THE SOLDIER by JAMES MONAHAN

First Line: THE SOLDIER DOES NOT THINK OF DEATH
Last Line: TOUCHES AND PATIENTLY WITHDRAWS; DEATH WAITS.
Subject(s): DEATH; HEROISM; SOLDIERS; DEAD, THE; HEROES; HEROINES;

THE soldier does not think of death.
He is bemused with discipline — no longer
an ambler through all his own, his little breadth
of unrestriction, for he has met a stronger
even than the fortress walls of memories
(and they were mortared with an old delight,
bricked high with anguish.
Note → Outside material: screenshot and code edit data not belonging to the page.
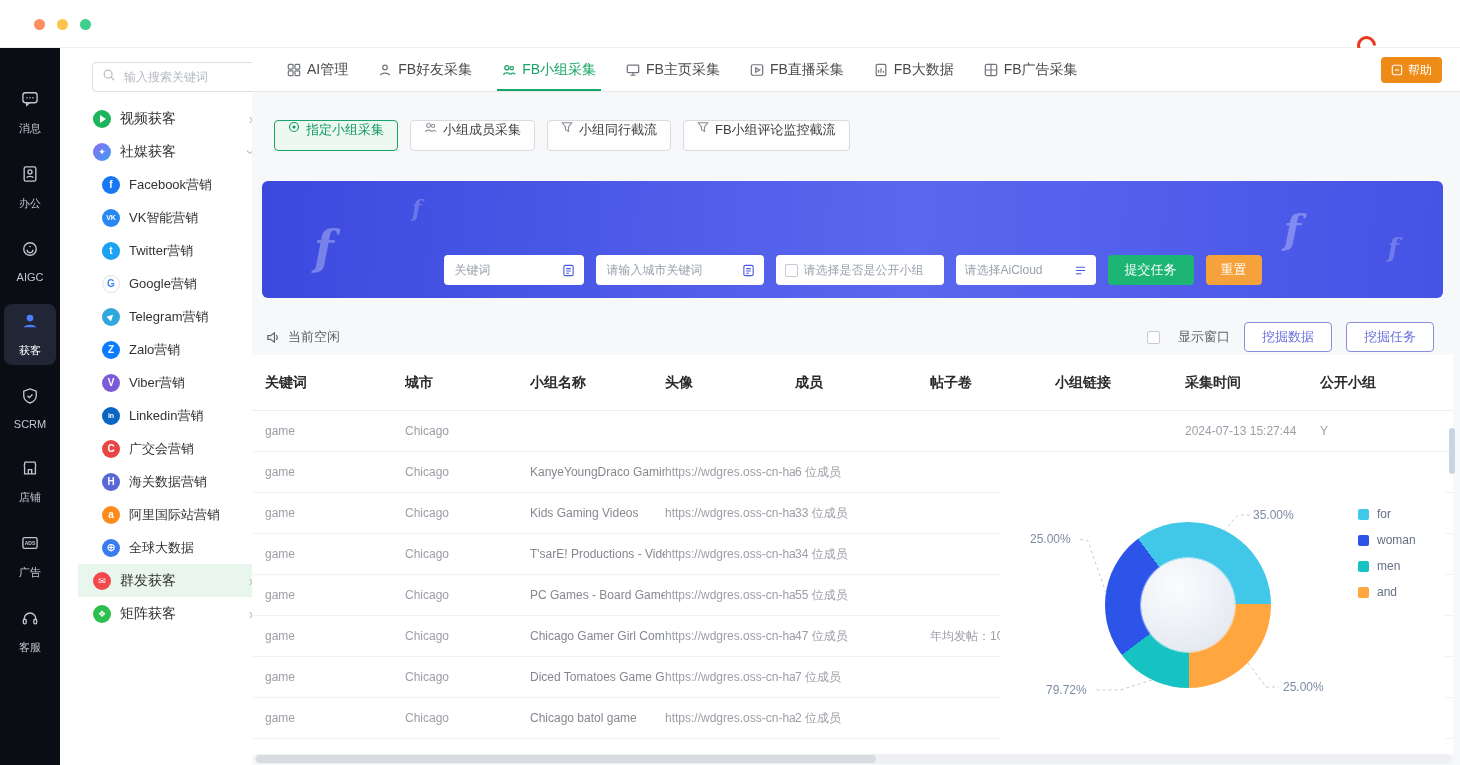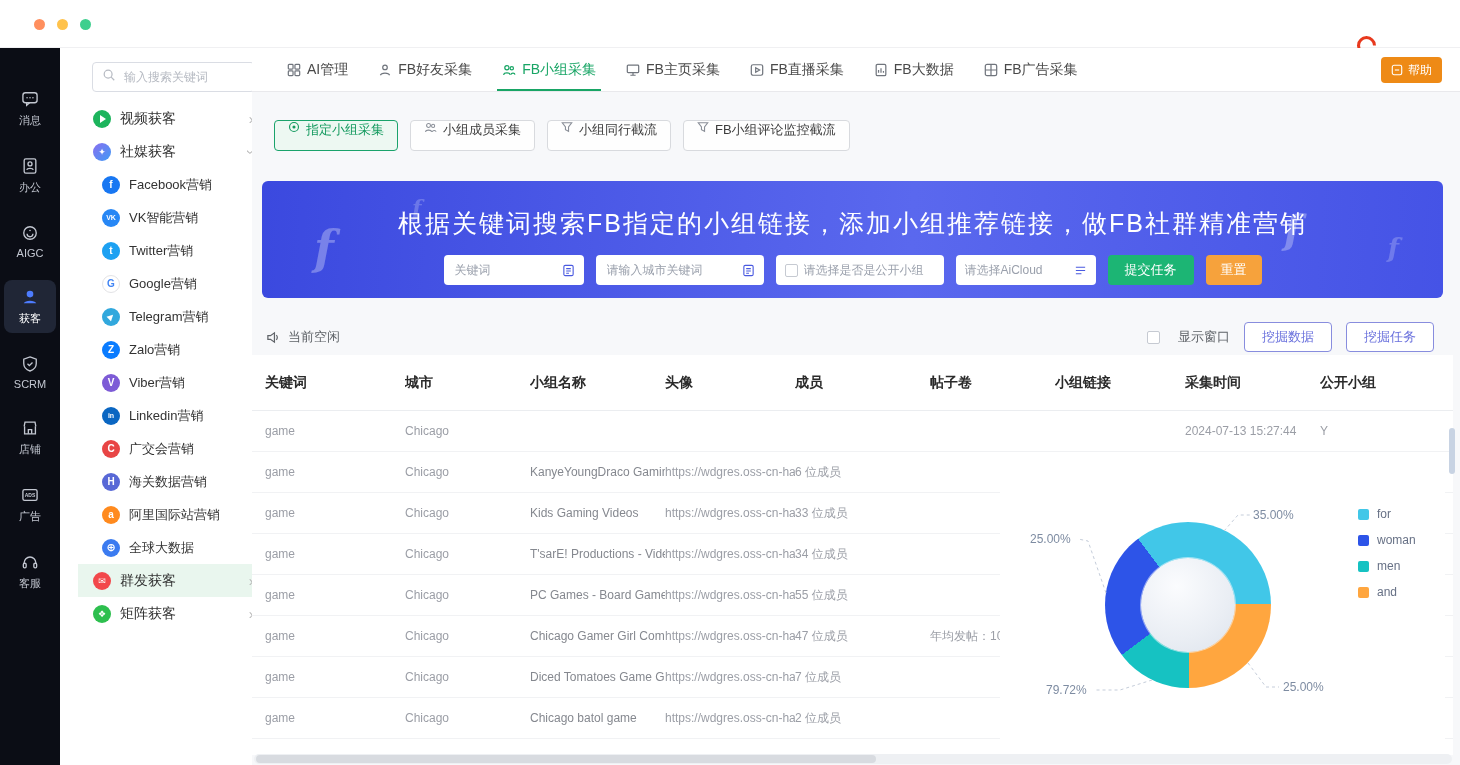--- a/index.html
+++ b/index.html
@@ -18,7 +18,7 @@
 
   
   .nav1{position:absolute;left:0;top:48px;width:60px;bottom:0;background:#0b0d15;display:flex;flex-direction:column;align-items:center;padding-top:34px;gap:14px;}
-  .n1item{width:52px;border-radius:8px;display:flex;flex-direction:column;align-items:center;gap:4px;padding:7px 0;color:#c3c7d1;font-size:11px;cursor:pointer;}
+  .n1item{width:52px;border-radius:8px;display:flex;flex-direction:column;align-items:center;gap:12px;padding:7px 0;color:#c3c7d1;font-size:11px;cursor:pointer;}
   .n1item svg{display:block;}
   .n1item.active{background:#202636;color:#fff;}
   .n1item.active .n1ic{color:#4d7cfe;}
One man's life was there,
within their shelter).
This that was only his
is broken to endless particles of care
for brass and boots and gun.
And down an uncandled night
of labyrinthine trivialities
the soldier follows, turned automaton.

The soldier does not think of death.
And yet ... and yet ... He crouches, leopard-low,
a stain of shadow on the ruffling plain;
about the dark adder of his rifle blow
the tall grass-clusters, dancers who dip and sway
to the petulant sceptre of a princeling breeze.
Then one dog barks — oh! it pierces the easy day,
pierces the languor of his deserted brain;
it came from the valley, but it came from the house next door—
that cur's insatiable, shrill unease
at every footstep by the tattered hedge;
and his home, its atticked, its forgotten store
comes tumbling down the stairway of his mind.

Or he will find
(eyes loitering about a momentary page)
one arrow phrase,
"the thud of the apples on October ground":
there is all the procession of the autumn woods
through crimson sunsets suddenly deep with sadness
for the irrevocable year;
and the warm susurrus of old-golden trees —
soon, soon, they will shrink to gaunter traceries
against an angrier sky, a dusk of fear.
And these remind
the soldier that he loves and that he hates.
Death stretches then a finger to his throat,
touches and patiently withdraws; death waits.